Retour sur le glacial et très bon Arctic avec Mads Mikkelsen.

Faut-il s’aventurer dans les salles obscures pour découvrir Arctic ?

Réalisateur : Joe Penna
Acteurs : Mads Mikkelsen, Maria Thelma Smáradóttir, Tintrinai Thikhasuk
Distribution : The Jokers / Les Bookmakers
Durée : 1h37
Genre : Aventure, Thriller
Date de sortie : 6 février 2019

Synopsis : En Arctique, la température peut descendre jusqu’à moins –70°C. Dans ce désert hostile, glacial et loin de tout, un homme lutte pour sa survie. Autour de lui, l’immensité blanche, et une carcasse d’avion dans laquelle il s’est réfugié, signe d’un accident déjà lointain. Avec le temps, l’homme a appris à combattre le froid et les tempêtes, à se méfier des ours polaires, à chasser pour se nourrir… Un événement inattendu va l’obliger à partir pour une longue et périlleuse expédition pour sa survie. Mais sur ces terres gelées, aucune erreur n’est permise…

Mon avis

Il y a des films comme ça, on se dit en voyant l’affiche que c’est du vu, déjà-vu, un nouveau survival dans un froid polaire. Bon cette fois pas d’Idris Elba ou de Kate Winslet, non il s’agit juste de Mads Mikkelsen face à cette grande étendue blanche. Mais alors pourquoi voir Arctic ?
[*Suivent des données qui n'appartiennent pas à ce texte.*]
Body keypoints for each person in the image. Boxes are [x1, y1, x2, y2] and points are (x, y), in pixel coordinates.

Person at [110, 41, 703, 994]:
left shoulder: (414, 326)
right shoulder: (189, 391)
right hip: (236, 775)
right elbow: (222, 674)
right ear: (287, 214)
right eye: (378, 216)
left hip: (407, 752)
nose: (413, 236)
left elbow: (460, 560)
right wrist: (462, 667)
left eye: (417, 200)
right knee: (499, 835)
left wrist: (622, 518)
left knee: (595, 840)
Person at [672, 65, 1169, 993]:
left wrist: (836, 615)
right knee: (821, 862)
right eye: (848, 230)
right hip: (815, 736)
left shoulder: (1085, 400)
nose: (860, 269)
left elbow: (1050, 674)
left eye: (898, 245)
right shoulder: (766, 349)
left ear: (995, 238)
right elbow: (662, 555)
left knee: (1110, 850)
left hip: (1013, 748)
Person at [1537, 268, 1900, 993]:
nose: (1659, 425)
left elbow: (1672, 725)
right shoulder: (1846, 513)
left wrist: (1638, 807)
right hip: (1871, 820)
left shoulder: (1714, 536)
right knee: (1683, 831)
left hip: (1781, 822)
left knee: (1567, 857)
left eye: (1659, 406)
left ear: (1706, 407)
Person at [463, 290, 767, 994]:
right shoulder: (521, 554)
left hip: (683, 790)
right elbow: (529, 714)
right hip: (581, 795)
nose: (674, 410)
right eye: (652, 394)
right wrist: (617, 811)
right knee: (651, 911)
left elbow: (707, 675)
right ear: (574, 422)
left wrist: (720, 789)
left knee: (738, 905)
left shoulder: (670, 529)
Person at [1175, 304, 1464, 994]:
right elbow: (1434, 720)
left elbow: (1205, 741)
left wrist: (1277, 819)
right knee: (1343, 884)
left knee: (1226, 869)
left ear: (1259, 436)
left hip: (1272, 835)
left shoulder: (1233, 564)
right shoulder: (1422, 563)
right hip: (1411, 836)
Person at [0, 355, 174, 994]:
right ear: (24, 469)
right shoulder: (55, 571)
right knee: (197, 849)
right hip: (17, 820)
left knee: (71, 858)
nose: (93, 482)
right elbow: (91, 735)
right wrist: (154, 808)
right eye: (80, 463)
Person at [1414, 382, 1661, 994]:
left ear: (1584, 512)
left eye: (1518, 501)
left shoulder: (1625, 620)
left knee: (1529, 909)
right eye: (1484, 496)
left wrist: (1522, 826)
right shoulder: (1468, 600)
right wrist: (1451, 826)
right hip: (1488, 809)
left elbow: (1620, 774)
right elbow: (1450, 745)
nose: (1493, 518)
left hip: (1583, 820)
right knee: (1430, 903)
Tout d’abord par curiosité. C’est le premier long-métrage de Joe Penna, réalisateur brésilien, et qu’il a été présenté au dernier Festival de Cannes, en séance de minuit. Curiosité, c’est fait.

Ensuite, parce que le film repose sur les épaules du grand Mads Mikkelsen, qui tient plus souvent les seconds rôles. L’acteur étant une valeur sûre, on ne va pas lui tourner le dos maintenant qu’il est en haut de l’affiche.
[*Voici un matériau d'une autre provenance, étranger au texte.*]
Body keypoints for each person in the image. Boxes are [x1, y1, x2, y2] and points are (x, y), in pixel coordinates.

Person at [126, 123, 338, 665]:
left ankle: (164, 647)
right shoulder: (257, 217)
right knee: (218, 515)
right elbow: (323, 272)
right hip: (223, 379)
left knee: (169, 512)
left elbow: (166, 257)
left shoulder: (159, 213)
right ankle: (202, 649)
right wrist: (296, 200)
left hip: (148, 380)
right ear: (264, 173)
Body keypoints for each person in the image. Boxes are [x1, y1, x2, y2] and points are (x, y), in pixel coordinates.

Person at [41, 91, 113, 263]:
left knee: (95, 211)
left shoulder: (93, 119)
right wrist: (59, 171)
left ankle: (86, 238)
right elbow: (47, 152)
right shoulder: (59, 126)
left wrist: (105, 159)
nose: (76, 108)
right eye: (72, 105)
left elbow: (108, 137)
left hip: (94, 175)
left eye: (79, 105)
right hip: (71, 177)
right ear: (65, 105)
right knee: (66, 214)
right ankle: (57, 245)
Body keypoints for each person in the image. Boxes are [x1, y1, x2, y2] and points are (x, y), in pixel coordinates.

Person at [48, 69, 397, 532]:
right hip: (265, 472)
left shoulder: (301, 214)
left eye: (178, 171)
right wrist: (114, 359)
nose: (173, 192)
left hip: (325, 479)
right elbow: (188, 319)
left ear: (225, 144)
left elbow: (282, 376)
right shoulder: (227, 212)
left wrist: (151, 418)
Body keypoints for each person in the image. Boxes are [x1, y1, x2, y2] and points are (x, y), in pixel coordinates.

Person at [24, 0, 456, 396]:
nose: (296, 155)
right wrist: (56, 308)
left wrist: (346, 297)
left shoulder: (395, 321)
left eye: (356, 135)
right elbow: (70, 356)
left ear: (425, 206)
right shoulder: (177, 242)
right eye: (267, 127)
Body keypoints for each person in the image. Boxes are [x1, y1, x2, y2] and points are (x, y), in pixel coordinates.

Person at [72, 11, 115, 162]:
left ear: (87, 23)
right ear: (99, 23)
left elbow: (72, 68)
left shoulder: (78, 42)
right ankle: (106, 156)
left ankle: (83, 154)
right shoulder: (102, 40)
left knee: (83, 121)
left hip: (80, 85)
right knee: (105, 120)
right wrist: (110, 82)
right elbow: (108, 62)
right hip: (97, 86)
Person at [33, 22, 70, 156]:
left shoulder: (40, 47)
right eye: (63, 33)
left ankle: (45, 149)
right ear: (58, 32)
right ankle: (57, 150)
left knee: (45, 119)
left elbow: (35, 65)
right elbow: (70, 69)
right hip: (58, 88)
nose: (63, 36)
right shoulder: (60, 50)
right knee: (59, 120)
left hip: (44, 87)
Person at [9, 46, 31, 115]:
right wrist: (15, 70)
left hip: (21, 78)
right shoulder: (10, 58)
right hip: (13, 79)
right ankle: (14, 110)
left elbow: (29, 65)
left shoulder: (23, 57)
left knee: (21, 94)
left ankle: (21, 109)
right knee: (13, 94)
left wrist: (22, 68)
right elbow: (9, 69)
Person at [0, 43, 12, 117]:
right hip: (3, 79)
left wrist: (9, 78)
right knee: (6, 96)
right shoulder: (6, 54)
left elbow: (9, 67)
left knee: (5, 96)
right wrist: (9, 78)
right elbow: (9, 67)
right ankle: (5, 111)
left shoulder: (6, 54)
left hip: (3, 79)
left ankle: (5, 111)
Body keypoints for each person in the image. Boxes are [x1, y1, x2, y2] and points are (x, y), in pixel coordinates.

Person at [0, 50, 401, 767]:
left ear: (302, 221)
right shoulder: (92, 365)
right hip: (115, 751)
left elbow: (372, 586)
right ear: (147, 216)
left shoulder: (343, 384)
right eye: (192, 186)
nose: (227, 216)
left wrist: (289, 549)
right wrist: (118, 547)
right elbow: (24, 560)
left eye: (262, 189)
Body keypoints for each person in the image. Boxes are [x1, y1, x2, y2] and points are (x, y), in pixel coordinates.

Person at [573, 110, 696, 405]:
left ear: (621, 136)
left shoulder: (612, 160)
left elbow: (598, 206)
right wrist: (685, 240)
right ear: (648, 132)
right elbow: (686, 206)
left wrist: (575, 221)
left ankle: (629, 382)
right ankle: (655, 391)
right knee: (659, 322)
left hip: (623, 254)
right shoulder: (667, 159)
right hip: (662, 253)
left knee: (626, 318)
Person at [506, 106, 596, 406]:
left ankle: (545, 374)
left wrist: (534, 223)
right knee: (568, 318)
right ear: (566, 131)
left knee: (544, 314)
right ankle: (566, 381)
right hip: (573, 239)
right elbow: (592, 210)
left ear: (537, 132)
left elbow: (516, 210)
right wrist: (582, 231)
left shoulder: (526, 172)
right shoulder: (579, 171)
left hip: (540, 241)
Quand on suit le chemin de la salle obscure sans avoir aucune image, comme ce fut mon cas, on ne peut que recevoir une énorme claque devant Arctic.
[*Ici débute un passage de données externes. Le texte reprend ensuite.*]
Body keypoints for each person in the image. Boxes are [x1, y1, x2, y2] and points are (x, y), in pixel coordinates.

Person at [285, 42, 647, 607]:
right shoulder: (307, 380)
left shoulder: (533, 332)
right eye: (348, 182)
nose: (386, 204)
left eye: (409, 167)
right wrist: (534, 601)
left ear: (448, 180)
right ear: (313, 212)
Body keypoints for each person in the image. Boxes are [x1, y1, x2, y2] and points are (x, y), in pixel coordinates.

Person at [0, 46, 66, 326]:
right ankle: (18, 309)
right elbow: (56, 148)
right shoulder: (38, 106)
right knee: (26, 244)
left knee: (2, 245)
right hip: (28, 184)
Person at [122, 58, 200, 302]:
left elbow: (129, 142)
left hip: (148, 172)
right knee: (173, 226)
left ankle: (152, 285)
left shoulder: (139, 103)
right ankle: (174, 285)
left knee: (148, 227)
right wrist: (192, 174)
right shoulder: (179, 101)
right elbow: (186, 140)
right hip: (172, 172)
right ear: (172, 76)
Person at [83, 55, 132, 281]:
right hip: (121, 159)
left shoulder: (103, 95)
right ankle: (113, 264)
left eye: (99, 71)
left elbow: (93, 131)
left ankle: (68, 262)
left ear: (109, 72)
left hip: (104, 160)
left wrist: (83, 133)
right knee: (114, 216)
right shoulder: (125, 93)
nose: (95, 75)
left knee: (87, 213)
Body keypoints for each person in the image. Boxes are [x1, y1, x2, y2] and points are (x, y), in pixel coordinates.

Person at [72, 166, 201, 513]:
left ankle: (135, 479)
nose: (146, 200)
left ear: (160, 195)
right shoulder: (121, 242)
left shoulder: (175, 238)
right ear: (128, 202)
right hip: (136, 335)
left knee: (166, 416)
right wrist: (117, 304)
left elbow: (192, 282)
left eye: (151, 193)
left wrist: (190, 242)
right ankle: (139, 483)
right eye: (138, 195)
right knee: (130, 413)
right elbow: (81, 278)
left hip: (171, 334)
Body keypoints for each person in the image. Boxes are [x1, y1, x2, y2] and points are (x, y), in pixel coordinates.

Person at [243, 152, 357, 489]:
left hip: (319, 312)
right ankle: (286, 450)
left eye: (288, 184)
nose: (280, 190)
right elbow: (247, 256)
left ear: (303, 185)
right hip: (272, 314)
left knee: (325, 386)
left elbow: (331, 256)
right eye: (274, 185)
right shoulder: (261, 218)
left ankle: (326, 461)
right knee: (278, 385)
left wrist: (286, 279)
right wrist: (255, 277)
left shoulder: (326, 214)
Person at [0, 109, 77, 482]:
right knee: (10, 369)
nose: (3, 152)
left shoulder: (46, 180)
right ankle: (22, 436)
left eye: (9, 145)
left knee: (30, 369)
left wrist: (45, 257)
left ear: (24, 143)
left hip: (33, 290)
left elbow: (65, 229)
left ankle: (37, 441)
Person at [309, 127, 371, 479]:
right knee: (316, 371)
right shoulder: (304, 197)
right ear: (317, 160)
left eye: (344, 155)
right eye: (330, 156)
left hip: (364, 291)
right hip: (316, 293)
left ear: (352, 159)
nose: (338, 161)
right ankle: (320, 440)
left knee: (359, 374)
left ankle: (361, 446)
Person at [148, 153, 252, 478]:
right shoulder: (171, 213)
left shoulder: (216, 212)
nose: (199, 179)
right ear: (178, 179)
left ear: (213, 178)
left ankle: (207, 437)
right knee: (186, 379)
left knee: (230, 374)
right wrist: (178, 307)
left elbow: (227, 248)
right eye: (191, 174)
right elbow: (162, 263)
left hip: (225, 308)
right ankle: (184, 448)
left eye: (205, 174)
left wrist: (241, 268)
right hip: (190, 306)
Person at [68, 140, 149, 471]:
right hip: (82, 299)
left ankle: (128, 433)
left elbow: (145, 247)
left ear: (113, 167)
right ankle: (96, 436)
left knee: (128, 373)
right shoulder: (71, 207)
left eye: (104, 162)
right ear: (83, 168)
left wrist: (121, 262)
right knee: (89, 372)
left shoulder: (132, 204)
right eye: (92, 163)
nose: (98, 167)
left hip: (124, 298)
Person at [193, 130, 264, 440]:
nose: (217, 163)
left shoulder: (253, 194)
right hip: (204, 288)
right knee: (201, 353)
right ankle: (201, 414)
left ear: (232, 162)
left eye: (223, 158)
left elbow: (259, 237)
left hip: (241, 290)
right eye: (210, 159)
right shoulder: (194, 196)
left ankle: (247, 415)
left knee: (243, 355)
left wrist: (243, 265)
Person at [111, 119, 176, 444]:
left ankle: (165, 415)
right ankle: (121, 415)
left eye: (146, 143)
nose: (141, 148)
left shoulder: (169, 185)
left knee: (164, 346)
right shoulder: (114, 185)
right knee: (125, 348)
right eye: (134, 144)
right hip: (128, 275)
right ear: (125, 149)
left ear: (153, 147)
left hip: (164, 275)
Que ce soit la performance de Mikkelsen, impressionnant dans cette lutte qui semble gagnée d’avance par les éléments, que la mise en scène, c’est un sans faute.
Là où certains films auraient choisi d’enjoliver la situation, à renfort de flash-back pour appuyer notre compassion au sort de l’homme ou bien d’une musique omniprésente (elle est là, discrète et magnifique), mais ce n’est pas le cas ici.
Le passé n’a pas sa place, seul le moment présent compte et il faut bien être présent pour survivre face à un adversaire impitoyable. L’humanité du film se ressent beaucoup, et elle sera renforcée avec l’événement inattendu (je n’en dis pas plus si vous n’avez pas vu la bande annonce – continuez à garder le mystère). Dès lors, Mikkelsen est face à un dilemme et on ne peut que comprendre certains choix qu’il fera, les idées qui lui passeront par la tête sans les dires à haute voix.

Et c’est là toute la beauté d’Arctic. Ne pas dire les choses.
Le personnage de Mikkelsen n’est pas un grand bavard, et certains pourraient y voir un ennui mais à aucun moment on ne trouve le temps long. Bien au contraire, on comprend ce qu’il ressent, on imagine très bien ses pensées même si on ne se trouve pas dans sa situation. C’est humain.

Arctic est un survival minimaliste comme on n’en fait pas et c’est pour ça qu’il faut lui donner une chance et le voir dès sa sortie. On en ressort plein d’espoir et conquis par la beauté du jeu de Mikkelsen, et la musique, discrète elle colle parfaitement au récit.